• PROBLEM DETAILS: Return the stretch of the Python sorting tutorial starting at "[9, 7, 6, 5, 5, 3, 2, 1, -2]" and ending at "how it works.", copied word for word.

___ QUOTED PASSAGE ___

# Introduction: Sorting with Sort and Sorted
When we first introduced lists, we noted the existence of a method sort. When invoked on a list, the order of items in the list is changed. If no optional parameters are specified, the items are arranged in whatever the natural ordering is for the item type. For example, if the items are all integers, then smaller numbers go earlier in the list. If the items are all strings, they are arranged in alphabetic order.

In [1]:
L1 = [1, 7, 4, -2, 3]
L2 = ["Cherry", "Apple", "Blueberry"]

L1.sort()
print(L1)
L2.sort()
print(L2)

[-2, 1, 3, 4, 7]
['Apple', 'Blueberry', 'Cherry']


Note that the sort method does not return a sorted version of the list. In fact, it returns the value None. But the list itself has been modified. This kind of operation that works by having a side effect on the list can be quite confusing.

In this course, we will generally use an alternative way of sorting, the function sorted rather than the method sort. Because it is a function rather than a method, it is invoked on a list by passing the list as a parameter inside the parentheses, rather than putting the list before the period. More importantly, sorted does not change the original list. Instead, it returns a new list.

In [2]:
L2 = ["Cherry", "Apple", "Blueberry"]

L3 = sorted(L2)
print(L3)
print(sorted(L2))
print(L2) # unchanged

print("----")

L2.sort()
print(L2)
print(L2.sort())  #return value is None

['Apple', 'Blueberry', 'Cherry']
['Apple', 'Blueberry', 'Cherry']
['Cherry', 'Apple', 'Blueberry']
----
['Apple', 'Blueberry', 'Cherry']
None


# Optional reverse parameter
The sorted function takes some optional parameters (see the Optional Parameters page). The first optional parameter is a key function, which will be described in the next section. The second optional parameter is a Boolean value which determines whether to sort the items in reverse order. By default, it is False, but if you set it to True, the list will be sorted in reverse order.



In [3]:
L2 = ["Cherry", "Apple", "Blueberry"]
print(sorted(L2, reverse=True))

['Cherry', 'Blueberry', 'Apple']


In [4]:
#  Sort the list, lst from largest to smallest. Save this new list to the variable lst_sorted.
lst = [3, 5, 1, 6, 7, 2, 9, -2, 5]
lst_sorted = sorted(lst, reverse = True)
print(lst_sorted)

[9, 7, 6, 5, 5, 3, 2, 1, -2]


# Optional key parameter
If you want to sort things in some order other than the “natural” or its reverse, you can provide an additional parameter, the key parameter. For example, suppose you want to sort a list of numbers based on their absolute value, so that -4 comes after 3? Or suppose you have a dictionary with strings as the keys and numbers as the values. Instead of sorting them in alphabetic order based on the keys, you might like to sort them in order based on their values.

First, let’s see an example, and then we’ll dive into how it works.

First, let’s define a function absolute that takes a number and returns its absolute value. (Actually, python provides a built-in function abs that does this, but we are going to define our own, for reasons that will be explained in a minute.)

In [5]:
L1 = [1, 7, 4, -2, 3]

def absolute(x):
    if x >= 0:
        return x
    else:
        return -x

print(absolute(3))

___ DATA SHOWN ___

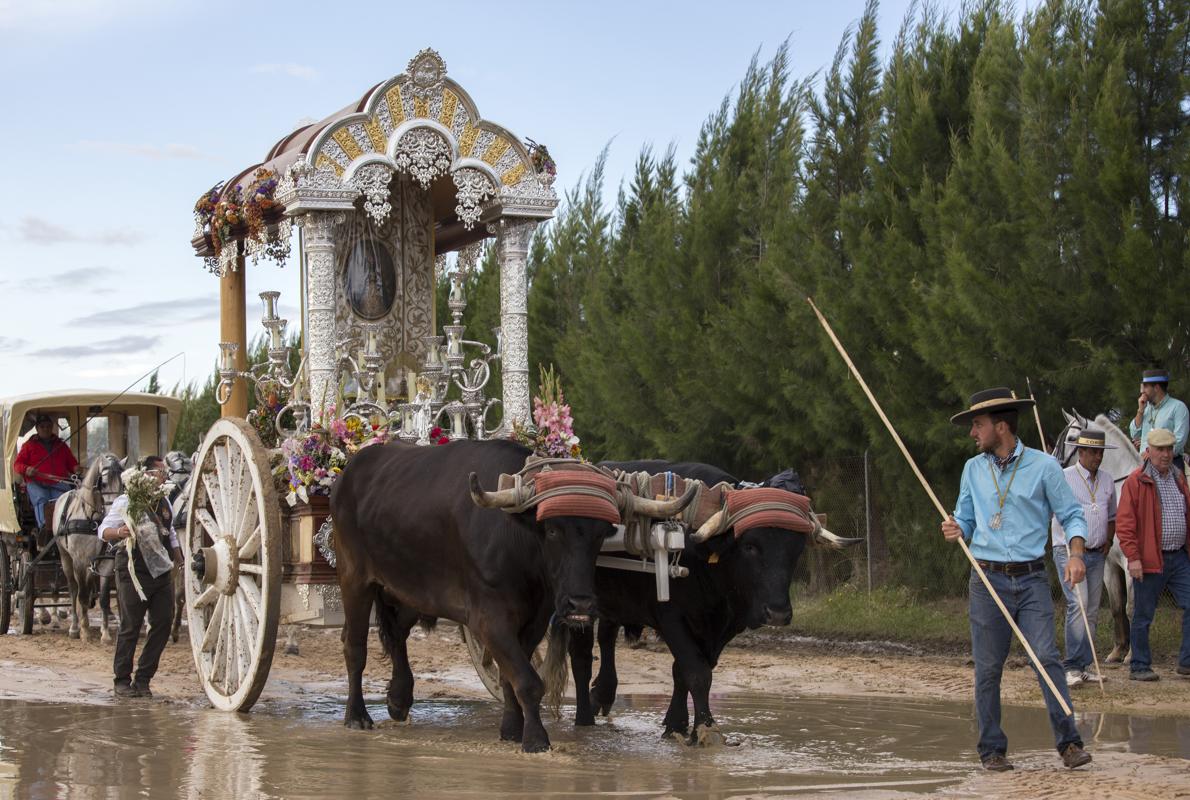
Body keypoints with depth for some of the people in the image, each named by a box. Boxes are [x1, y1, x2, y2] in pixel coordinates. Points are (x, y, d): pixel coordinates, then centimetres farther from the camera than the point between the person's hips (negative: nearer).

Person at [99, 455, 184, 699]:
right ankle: (122, 680, 7)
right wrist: (119, 532, -31)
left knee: (163, 623, 2)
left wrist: (181, 563, 18)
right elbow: (104, 531, -9)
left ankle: (143, 679, 10)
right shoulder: (126, 502, -5)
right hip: (134, 573, -7)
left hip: (162, 572, 7)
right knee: (130, 627, -3)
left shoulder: (164, 503, 16)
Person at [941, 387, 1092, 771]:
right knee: (988, 668, 2)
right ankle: (992, 749, 10)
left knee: (1047, 657, -13)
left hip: (1032, 580, -3)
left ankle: (1069, 743, -11)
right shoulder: (973, 469, 11)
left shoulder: (1043, 466, 0)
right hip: (988, 580, 3)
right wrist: (956, 530, -5)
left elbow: (1072, 515, 3)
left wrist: (1075, 553, -14)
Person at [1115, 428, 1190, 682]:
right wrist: (1133, 557, -17)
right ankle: (1140, 667, 12)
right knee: (1143, 616, 3)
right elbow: (1125, 523, -11)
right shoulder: (1136, 481, -7)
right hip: (1149, 561, -6)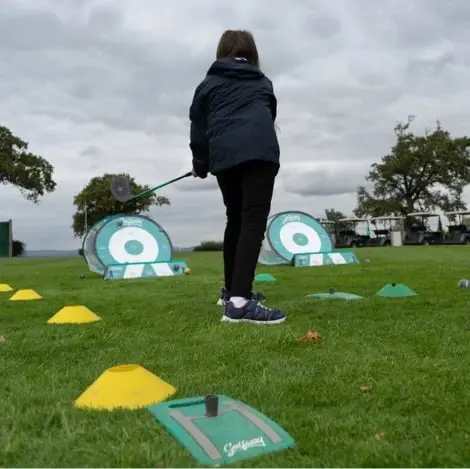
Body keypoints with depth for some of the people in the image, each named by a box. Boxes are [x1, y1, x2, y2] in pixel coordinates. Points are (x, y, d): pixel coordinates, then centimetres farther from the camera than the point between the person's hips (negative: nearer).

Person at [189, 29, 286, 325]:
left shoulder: (210, 83, 24)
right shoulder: (263, 82, 27)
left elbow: (199, 125, 20)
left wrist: (200, 164, 32)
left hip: (224, 156, 2)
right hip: (260, 152, -2)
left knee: (236, 220, 16)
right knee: (253, 223, -12)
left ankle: (233, 291, 25)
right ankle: (239, 301, -25)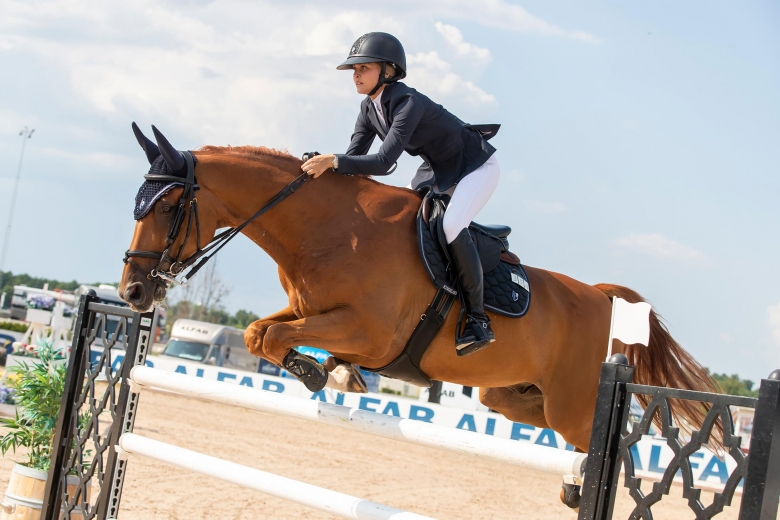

___

• ANSWER SECTION:
[9, 7, 6, 5, 5, 3, 2, 1, -2]


# Optional key parameter
If you want to sort things in some order other than the “natural” or its reverse, you can provide an additional parameter, the key parameter. For example, suppose you want to sort a list of numbers based on their absolute value, so that -4 comes after 3? Or suppose you have a dictionary with strings as the keys and numbers as the values. Instead of sorting them in alphabetic order based on the keys, you might like to sort them in order based on their values.

First, let’s see an example, and then we’ll dive into how it works.